Ali, ela foi fazer o que faz todos os dias: esmolar restos de comida, a lavagem, para levar aos seus porcos sedentos e famintos. Dona Adélia diz que tem duas pensões. Com o dinheiro de uma, gasta com água para não deixar suas criações morrer. Com a outra, paga os remédios na farmácia, para ela própria não sucumbir.
“Minha vida é uma tristeza, mas vou levando assim, como Deus quer”, afirma Adélia em meio aos tonéis numa carroça que usa todos os dias recolhendo lavagens nos aviários da cidade.


Jurandir de Oliveira Silva, agricultor de mãos calejadas, aos 48 anos, vive, hoje, na zona rural de Gravatá, catando peixes quase mortos num riacho enlameado, quando poderia estar na sua roça de milho e feijão, que perdeu completamente, devastada pela forte estiagem que se abate na região.
“O peixe fede, mas serve para matar a fome dos meus filhos em casa. Não temos outra forma de matar a fome”, diz ele.  Jurandir já se acha velho para tentar a sorte em São Paulo, de onde voltou há 10 anos. Lá, trabalhou como ajudante de pedreiro e vigia, mas não aguentou a cidade e voltou à pátria natal para se transformar também em refém da seca.
A seca é assim: escraviza, cria uma legião de esfomeados. Fáceis de serem encontrados em qualquer parte dos sertões euclidianos.
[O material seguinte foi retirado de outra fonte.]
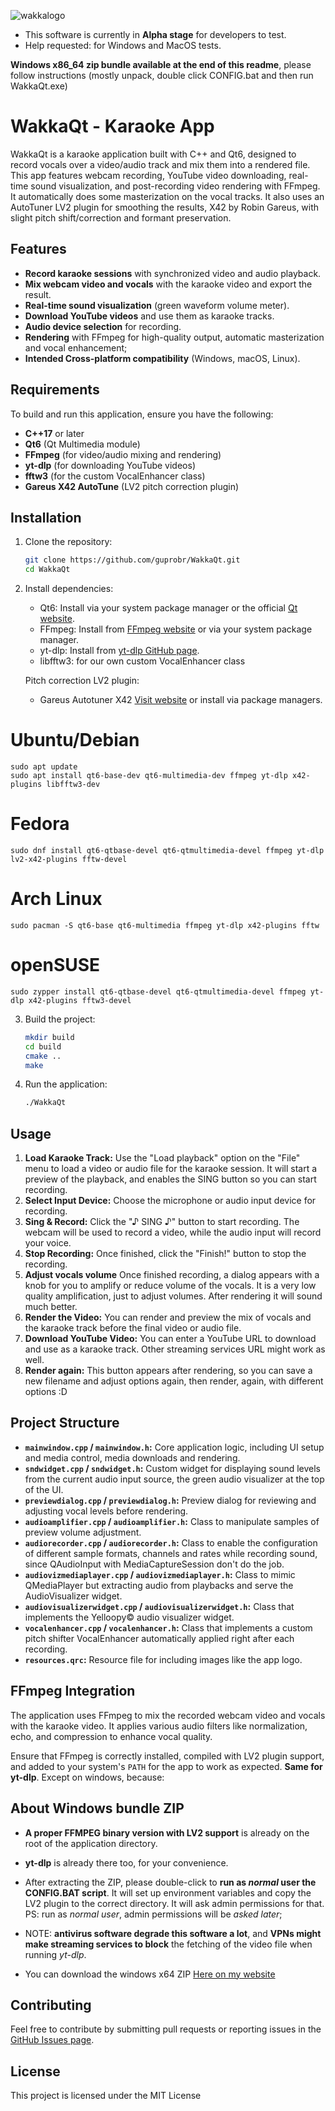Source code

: 
![wakkalogo](https://github.com/user-attachments/assets/0dc389ce-0678-4eaf-a888-04ba306ff2b4)

- This software is currently in **Alpha stage** for developers to test. 
- Help requested: for Windows and MacOS tests. 

**Windows x86_64 zip bundle available at the end of this readme**, please follow instructions (mostly unpack, double click CONFIG.bat and then run WakkaQt.exe)

# WakkaQt - Karaoke App

WakkaQt is a karaoke application built with C++ and Qt6, designed to record vocals over a video/audio track and mix them into a rendered file. This app features webcam recording, YouTube video downloading, real-time sound visualization, and post-recording video rendering with FFmpeg. It automatically does some masterization on the vocal tracks. It also uses an AutoTuner LV2 plugin for smoothing the results, X42 by Robin Gareus, with slight pitch shift/correction and formant preservation.

## Features

- **Record karaoke sessions** with synchronized video and audio playback.
- **Mix webcam video and vocals** with the karaoke video and export the result.
- **Real-time sound visualization** (green waveform volume meter).
- **Download YouTube videos** and use them as karaoke tracks.
- **Audio device selection** for recording.
- **Rendering** with FFmpeg for high-quality output, automatic masterization and vocal enhancement;
- **Intended Cross-platform compatibility** (Windows, macOS, Linux).

## Requirements

To build and run this application, ensure you have the following:

- **C++17** or later
- **Qt6** (Qt Multimedia module)
- **FFmpeg** (for video/audio mixing and rendering)
- **yt-dlp** (for downloading YouTube videos)
- **fftw3** (for the custom VocalEnhancer class)
- **Gareus X42 AutoTune** (LV2 pitch correction plugin)

## Installation

1. Clone the repository:

    ```bash
    git clone https://github.com/guprobr/WakkaQt.git
    cd WakkaQt
    ```

2. Install dependencies:
   
    - Qt6: Install via your system package manager or the official [Qt website](https://www.qt.io/).
    - FFmpeg: Install from [FFmpeg website](https://ffmpeg.org/) or via your system package manager.
    - yt-dlp: Install from [yt-dlp GitHub page](https://github.com/yt-dlp/yt-dlp).
    - libfftw3: for our own custom VocalEnhancer class

    Pitch correction LV2 plugin:
    - Gareus Autotuner X42 [Visit website](https://x42-plugins.com/x42/x42-autotune) or install via package managers.
  

# Ubuntu/Debian
```
sudo apt update
sudo apt install qt6-base-dev qt6-multimedia-dev ffmpeg yt-dlp x42-plugins libfftw3-dev
```
# Fedora
```
sudo dnf install qt6-qtbase-devel qt6-qtmultimedia-devel ffmpeg yt-dlp lv2-x42-plugins fftw-devel
```
# Arch Linux
```
sudo pacman -S qt6-base qt6-multimedia ffmpeg yt-dlp x42-plugins fftw
```
# openSUSE
```
sudo zypper install qt6-qtbase-devel qt6-qtmultimedia-devel ffmpeg yt-dlp x42-plugins fftw3-devel
```

3. Build the project:

    ```bash
    mkdir build
    cd build
    cmake ..
    make
    ```

4. Run the application:

    ```bash
    ./WakkaQt
    ```

## Usage

1. **Load Karaoke Track:** Use the "Load playback" option on the "File" menu to load a video or audio file for the karaoke session. It will start a preview of the playback, and enables the SING button so you can start recording.
2. **Select Input Device:** Choose the microphone or audio input device for recording.
3. **Sing & Record:** Click the "♪ SING ♪" button to start recording. The webcam will be used to record a video, while the audio input will record your voice.
4. **Stop Recording:** Once finished, click the "Finish!" button to stop the recording.
5. **Adjust vocals volume** Once finished recording, a dialog appears with a knob for you to amplify or reduce volume of the vocals. It is a very low quality amplification, just to adjust volumes. After rendering it will sound much better.
6. **Render the Video:** You can render and preview the mix of vocals and the karaoke track before the final video or audio file.
7. **Download YouTube Video:** You can enter a YouTube URL to download and use as a karaoke track. Other streaming services URL might work as well.
8. **Render again:** This button appears after rendering, so you can save a new filename and adjust options again, then render, again, with different options :D

## Project Structure

- **`mainwindow.cpp` / `mainwindow.h`:** Core application logic, including UI setup and media control, media downloads and rendering.
- **`sndwidget.cpp` / `sndwidget.h`:** Custom widget for displaying sound levels from the current audio input source, the green audio visualizer at the top of the UI.
- **`previewdialog.cpp` / `previewdialog.h`:** Preview dialog for reviewing and adjusting vocal levels before rendering.
- **`audioamplifier.cpp` / `audioamplifier.h`:** Class to manipulate samples of preview volume adjustment.
- **`audiorecorder.cpp` / `audiorecorder.h`:** Class to enable the configuration of different sample formats, channels and rates while recording sound, since QAudioInput with MediaCaptureSession don't do the job.
- **`audiovizmediaplayer.cpp` / `audiovizmediaplayer.h`:** Class to mimic QMediaPlayer but extracting audio from playbacks and serve the AudioVisualizer widget.
- **`audiovisualizerwidget.cpp` / `audiovisualizerwidget.h`:** Class that implements the Yelloopy© audio visualizer widget.
- **`vocalenhancer.cpp` / `vocalenhancer.h`:** Class that implements a custom pitch shifter VocalEnhancer automatically applied right after each recording.
- **`resources.qrc`:** Resource file for including images like the app logo.

## FFmpeg Integration

The application uses FFmpeg to mix the recorded webcam video and vocals with the karaoke video. It applies various audio filters like normalization, echo, and compression to enhance vocal quality.

Ensure that FFmpeg is correctly installed, compiled with LV2 plugin support, and added to your system's `PATH` for the app to work as expected. **Same for yt-dlp**. Except on windows, because:

## About Windows bundle ZIP

  - **A proper FFMPEG binary version with LV2 support** is already on the root of the application directory.
  - **yt-dlp** is already there too, for your convenience.
  - After extracting the ZIP, please double-click to **run as _normal_ user the CONFIG.BAT script**. It will set up environment variables and copy the LV2 plugin to the correct directory. It will ask admin permissions for that. PS: run as _normal user_, admin permissions will be _asked later_;
  - NOTE: **antivirus software degrade this software a lot**, and **VPNs might make streaming services to block** the fetching of the video file when running *yt-dlp*.
    
  - You can download the windows x64 ZIP [Here on my website](https://gu.pro.br/WakkaQt-mswinX64.zip)

## Contributing

Feel free to contribute by submitting pull requests or reporting issues in the [GitHub Issues page](https://github.com/guprobr/WakkaQt/issues).

## License

This project is licensed under the MIT License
Gente que não tem bolsa família nem qualquer tipo de ajuda dos órgãos públicos e que espera apenas uma coisa na vida: que volte a chover em seu torrão, para iniciar tudo de novo: o plantio da lavoura, que adiante não vai resistir, mais uma vez abatida pelo sol implacável da maior seca dos últimos 50 anos no Nordeste.